### Problem to solve
Pictures excluded, retype the lines from the one containing "Если Вы покупали" through the last line of the data below, both included.

### Available records

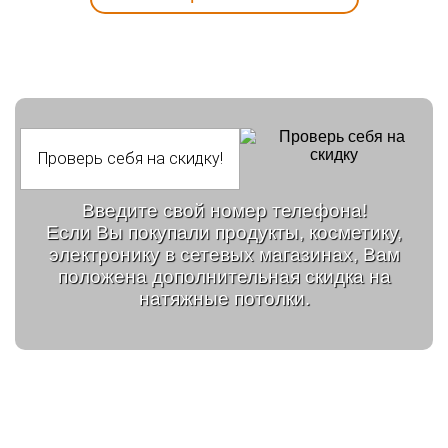
Введите свой номер телефона!
Если Вы покупали продукты, косметику,
электронику в сетевых магазинах, Вам
положена дополнительная скидка на
натяжные потолки.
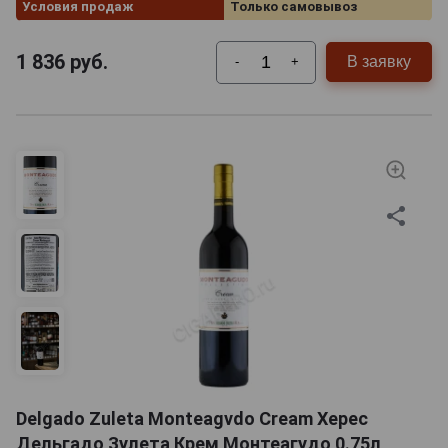
Условия продаж
Только самовывоз
1 836
руб.
В заявку
-
+
Delgado Zuleta Monteagvdo Cream Херес
Дельгадо Зулета Крем Монтеагудо 0.75л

### Written answer
Если Вы покупали продукты, косметику,
электронику в сетевых магазинах, Вам
положена дополнительная скидка на
натяжные потолки.
Условия продаж
Только самовывоз
1 836
руб.
В заявку
-
+
Delgado Zuleta Monteagvdo Cream Херес
Дельгадо Зулета Крем Монтеагудо 0.75л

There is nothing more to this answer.